In Memoriam: Ralph Burton Rothstein Wednesday, December 22, 2010
An influential leader who was instrumental in establishing TAU's School of Dental Medicine
Ralph B. Rothstein
We mourn the passing of our friend Ralph B. Rothstein, a member of Tel Aviv University's Board of Governors, AFTAU's Board of Directors, and co-chair of AFTAU's Mid-Atlantic Region, in Chevy Chase MD on December 19, 2010.
Those who were fortunate enough to know Ralph were warmed by his energy and enthusiasm, passionately expressed in his commitment to the university and its Maurice and Gabriela Goldschleger School of Dental Medicine. The Bette and Ralph Rothstein Fund for Restorative Dentistry is but one part of his legacy. His inspiring and tireless leadership was a powerful influence, raising millions to strengthen and support the school.
A partnership with impact
As was often noted at his funeral, where more than 500 mourners filled the largest Conservative synagogue in the area, the dental school's very existence owed a great deal to Ralph Rothstein. He and Mid-Atlantic Region co-chair, Dr. Ben A. Williamowsky, were instrumental in establishing TAU's School of Dental Medicine, working to build the first facility for dental technicians in Israel.
They have continued to work tirelessly on its behalf, energizing Dental School alumni, and raising million of dollars in service of their goal — to advance teaching and research at the school, and make it one of the world's finest.

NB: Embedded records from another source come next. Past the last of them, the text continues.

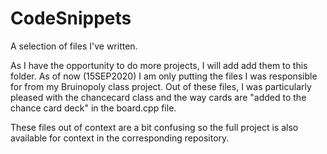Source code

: # CodeSnippets
A selection of files I've written.


As I have the opportunity to do more projects, I will add add them to this folder. 
As of now (15SEP2020) I am only putting the files I was responsible for from my Bruinopoly class project. 
Out of these files, I was particularly pleased with the chancecard class and the way cards are "added to the chance card deck" in the board.cpp file. 

These files out of context are a bit confusing so the full project is also available for context in the corresponding repository.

In appreciation, Tel Aviv University conferred an honorary Fellowship on Ralph Rothstein in 1987.
A leader with a calling
He felt a strong pull toward dentistry from his earliest days. His mentors were his father, Robert J. Rothstein, who founded the world's largest dental laboratory, and his brother, Irving "Bud" Rothstein, a long-standing member of the Alpha Omega dental fraternity.
Ralph was president of Dent Rite Enterprises, Inc., and previously headed the family firm, Rothstein Dental Laboratories, Inc., for nearly 30 years. On behalf of his family, he built and equipped dental facilities at the Hebrew Home of Greater Washington and the Jewish Foundation for Retarded Children. Among his many honors, one of which he was most proud is the Keser Shem Tov Award from the Adas Israel Congregation, which had previously been given to his father.
He was a graduate of the University of Pennsylvania, Wharton School, lectured at Howard University, and spoke extensively at professional associations including the Pennsylvania State Dental Association and the New York Dental Laboratory Congress. He was member of the Board of Trustees of the Greater Washington Jewish Community Foundation, a Life Member of the American Red Mogen David, and served on the Board of Directors of Adas Israel Congregation and the Dental Committees of UJA and Israel Bonds.
He is survived by his wife, Bette, their children, Robin, Randy, Audrey, and Russell, 13 grandchildren, and two great-grandchildren. His absence in the greater Washington community and in the Tel Aviv University family will be sorely felt.